Im Schlussplädoyer fragte der Anwalt der Zeugen das Gericht: „Welches rechtmäßige Ziel verfolgt die Staatsanwaltschaft? Was versucht sie zu erreichen? Dass Hunderttausende russischsprechender Bürger, die diese Bibel lesen, sie verbrennen? Oder dass sie sich, sofern sie sie nicht verbrennen möchten, einer Straftat schuldig machen?“

Viele Zeugen Jehovas in Russland sind besorgt wegen der unangemessenen Reaktion der Behörden, die die früheren Entscheidungen durchsetzen, wonach die Schriften der Zeugen als „extremistisch“ gelten. Die russischen Anti-Extremismusgesetze verbieten die Verbreitung von Schriften sowie die vorherige Lagerhaltung, aber bei der Durchsetzung werden die Grenzen jenes Gesetzes weit überschritten. Wohnungen von Zeugen wurden durchsucht und es wurden Verfahren eingeleitet wegen bloßen Besitzes weniger Publikationen zum Privatgebrauch. In dem verzweifelten Versuch Beweise zu fingieren versteckten Beamte außerdem in den Gotteshäusern der Zeugen ein paar Exemplare verbotener Schriften. Dann begründeten sie mit dem „Fund“ der Schriften die Auflösung von Rechtskörperschaften der Zeugen und sogar Strafanklagen.

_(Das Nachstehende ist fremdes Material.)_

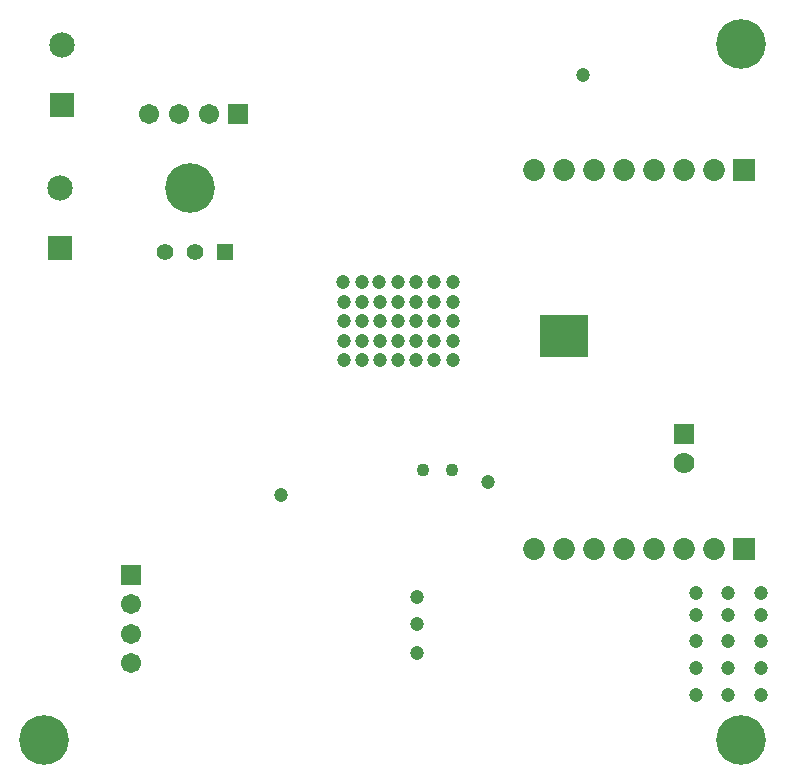
<source format=gbs>
G04*
G04 #@! TF.GenerationSoftware,Altium Limited,Altium Designer,19.0.10 (269)*
G04*
G04 Layer_Color=16711935*
%FSLAX25Y25*%
%MOIN*%
G70*
G01*
G75*
%ADD28C,0.16548*%
%ADD29C,0.05595*%
%ADD30R,0.05595X0.05595*%
%ADD31R,0.06737X0.06737*%
%ADD32C,0.06737*%
%ADD33R,0.06737X0.06737*%
%ADD34C,0.07296*%
%ADD35R,0.07296X0.07296*%
%ADD36C,0.07001*%
%ADD37R,0.07001X0.07001*%
%ADD38C,0.08477*%
%ADD39R,0.08477X0.08477*%
%ADD40C,0.04737*%
%ADD69C,0.04300*%
G36*
X279047Y381953D02*
X295047D01*
Y395953D01*
X279047D01*
Y381953D01*
D02*
G37*
D28*
X346000Y254500D02*
D03*
X113500D02*
D03*
X346000Y486500D02*
D03*
X162286Y438500D02*
D03*
D29*
X154000Y417000D02*
D03*
X164000D02*
D03*
D30*
X174000D02*
D03*
D31*
X142500Y309500D02*
D03*
D32*
Y299658D02*
D03*
Y289815D02*
D03*
Y279972D02*
D03*
X168500Y463000D02*
D03*
X158658D02*
D03*
X148815D02*
D03*
D33*
X178342D02*
D03*
D34*
X277000Y318000D02*
D03*
X287000D02*
D03*
X297000D02*
D03*
X307000D02*
D03*
X317000D02*
D03*
X327000D02*
D03*
X337000D02*
D03*
Y444500D02*
D03*
X327000D02*
D03*
X317000D02*
D03*
X307000D02*
D03*
X297000D02*
D03*
X287000D02*
D03*
X277000D02*
D03*
D35*
X347000Y318000D02*
D03*
Y444500D02*
D03*
D36*
X327067Y346579D02*
D03*
D37*
Y356421D02*
D03*
D38*
X119500Y486000D02*
D03*
X119000Y438221D02*
D03*
D39*
X119500Y466000D02*
D03*
X119000Y418221D02*
D03*
D40*
X293376Y476000D02*
D03*
X250000Y407000D02*
D03*
X243529D02*
D03*
X237500D02*
D03*
X231538D02*
D03*
X225455D02*
D03*
X213462D02*
D03*
X219500D02*
D03*
X352500Y269500D02*
D03*
X341500D02*
D03*
X331000D02*
D03*
X352500Y278500D02*
D03*
X341500D02*
D03*
X331000D02*
D03*
X352500Y287500D02*
D03*
X341500D02*
D03*
X331000D02*
D03*
X352500Y296000D02*
D03*
X341500D02*
D03*
X331000D02*
D03*
X352500Y303500D02*
D03*
X341500D02*
D03*
X331000D02*
D03*
X250000Y381000D02*
D03*
X243500D02*
D03*
X237500D02*
D03*
X231500D02*
D03*
X225500D02*
D03*
X219504D02*
D03*
X250000Y387500D02*
D03*
X243500D02*
D03*
X237500D02*
D03*
X231500D02*
D03*
X225500D02*
D03*
X219500D02*
D03*
X250000Y394000D02*
D03*
X243500D02*
D03*
X237500D02*
D03*
X231500D02*
D03*
X225500D02*
D03*
X219500D02*
D03*
X250000Y400500D02*
D03*
X243500D02*
D03*
X237500D02*
D03*
X231500D02*
D03*
X225500D02*
D03*
X219504D02*
D03*
X213587Y381000D02*
D03*
Y387500D02*
D03*
X213500Y394000D02*
D03*
X213587Y400500D02*
D03*
X192500Y336000D02*
D03*
X238000Y302000D02*
D03*
Y293000D02*
D03*
Y283500D02*
D03*
X261500Y340500D02*
D03*
D69*
X249500Y344500D02*
D03*
X240000D02*
D03*
X291000Y389000D02*
D03*
X282547Y389047D02*
D03*
M02*

</source>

Wird es mit den rücksichtslosen Durchsuchungen der Wohnungen von Zeugen so weiter gehen? Wird man sie wegen Besitzes eines Privatexemplars der Neuen-Welt-Übersetzung anzeigen? Es bleibt abzuwarten, wie man in Russland diese Entscheidung als weiteres Mittel benutzt, um die Religionsfreiheit der Zeugen zu unterdrücken.